> [Task objective] An exact copy is needed of the lines from the line holding "input wire [31:0] dmem_out;" through the final line of the listing below, both included.

> [Provided records]
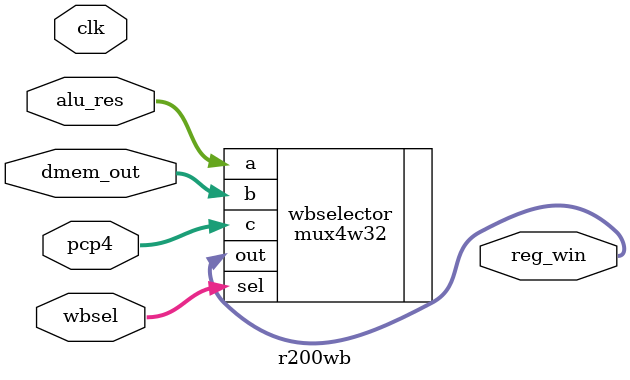
<source format=v>
module r200wb(
	clk,
	wbsel,
	dmem_out,
	alu_res,
	pcp4,
	reg_win //instrn [11:7]
);
input wire clk;
//input
input wire [1:0] wbsel;
input wire [31:0] dmem_out;
input wire [31:0] alu_res;
input wire [31:0] pcp4;
//output
output wire [31:0] reg_win;


mux4w32 wbselector( //select which data written into register
	.a(alu_res),
	.b(dmem_out),
	.c(pcp4),
	.sel(wbsel),
	.out(reg_win)
);

endmodule

</source>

> [Written solution]
input wire [31:0] dmem_out;
input wire [31:0] alu_res;
input wire [31:0] pcp4;
//output
output wire [31:0] reg_win;


mux4w32 wbselector( //select which data written into register
	.a(alu_res),
	.b(dmem_out),
	.c(pcp4),
	.sel(wbsel),
	.out(reg_win)
);

endmodule

</source>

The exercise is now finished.